[Source data — start]

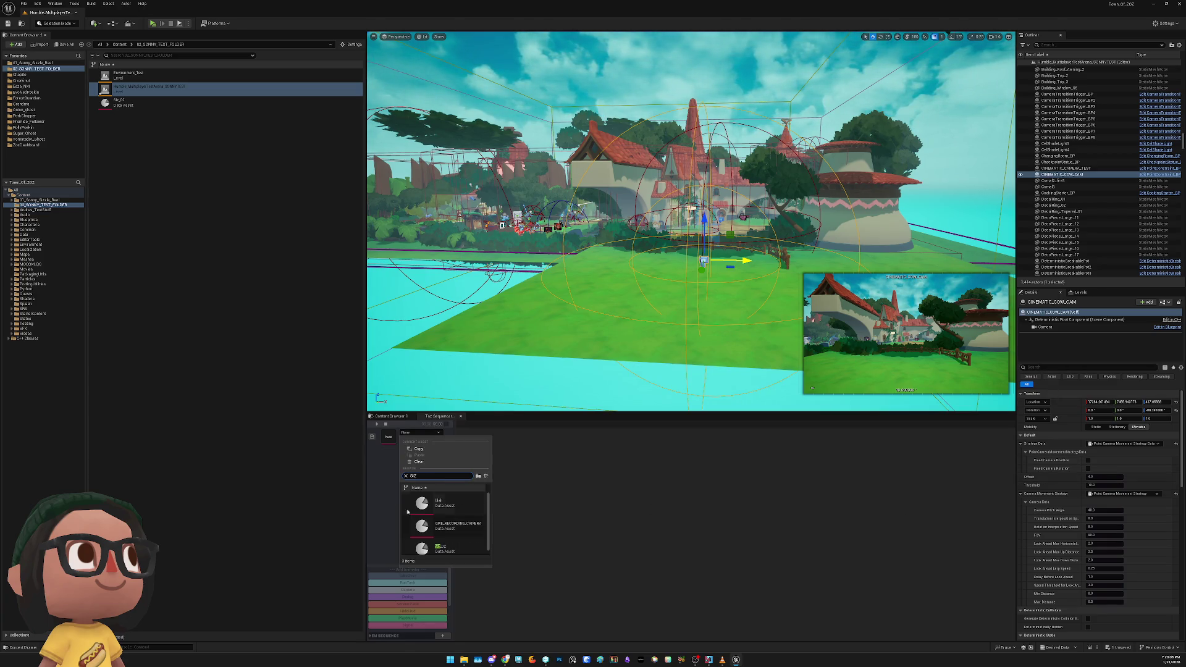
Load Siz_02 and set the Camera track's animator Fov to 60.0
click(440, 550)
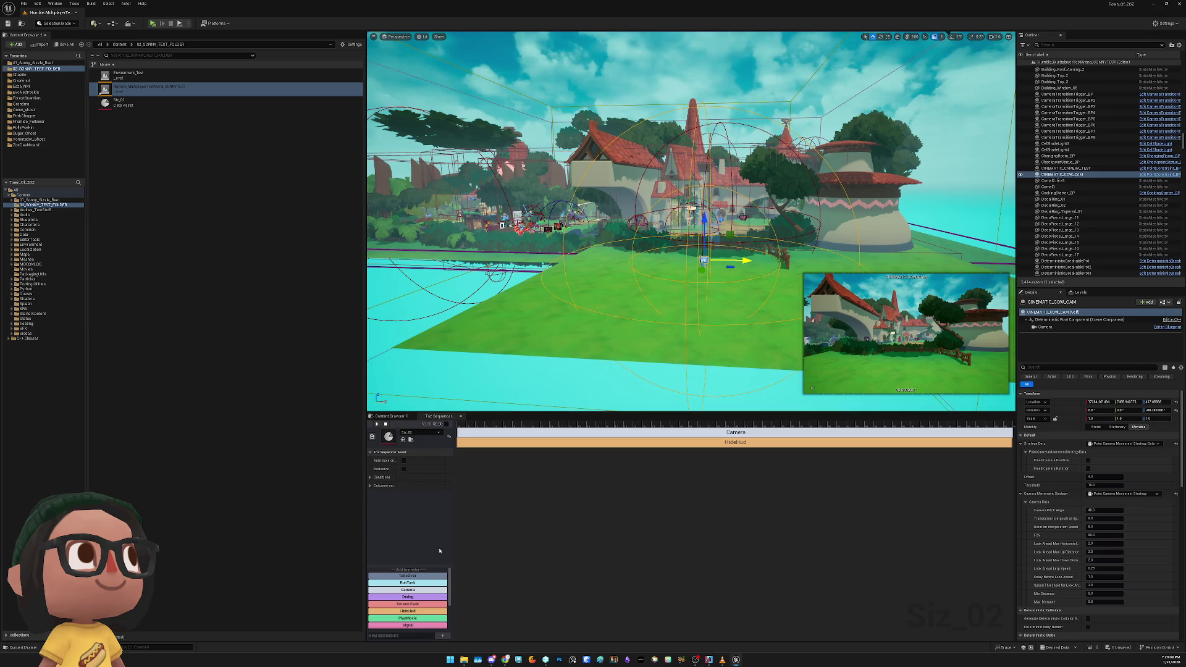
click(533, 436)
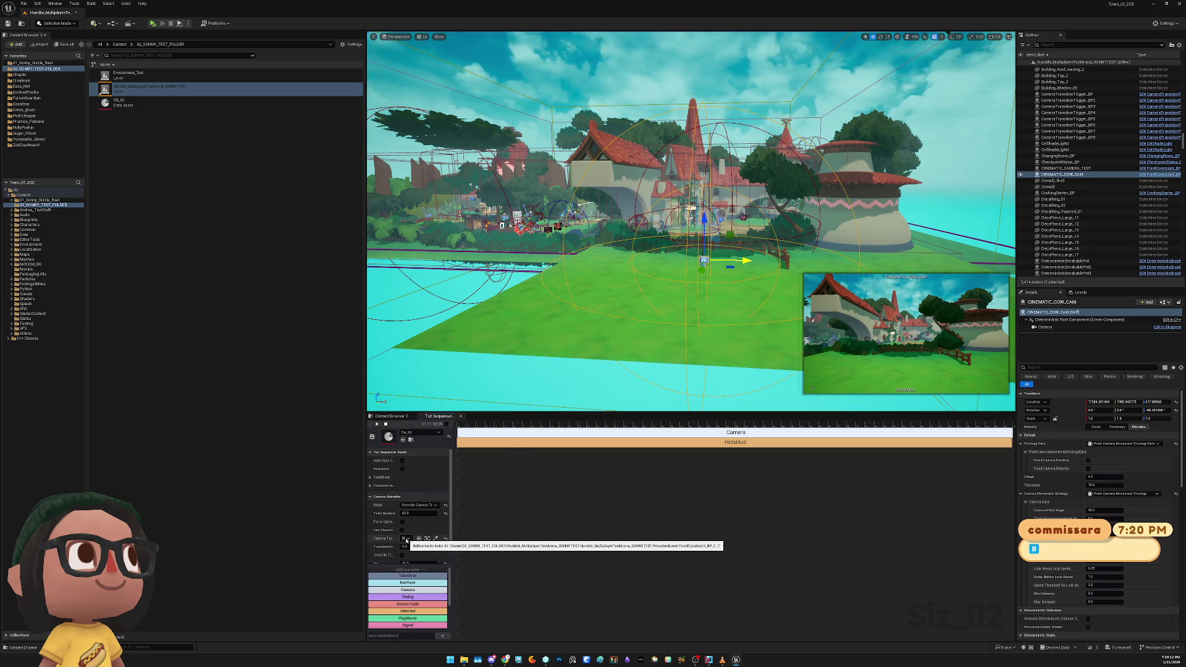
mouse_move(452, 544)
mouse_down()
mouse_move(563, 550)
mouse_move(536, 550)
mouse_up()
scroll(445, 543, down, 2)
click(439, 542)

[Source data — finish]

Exercise: In the records above, find the line that contains "click(440, 550)". Retype it and every line after it, exactly, leaving out all pictures.

Answer space:
click(440, 550)
click(533, 436)
mouse_move(452, 544)
mouse_down()
mouse_move(563, 550)
mouse_move(536, 550)
mouse_up()
scroll(445, 543, down, 2)
click(439, 542)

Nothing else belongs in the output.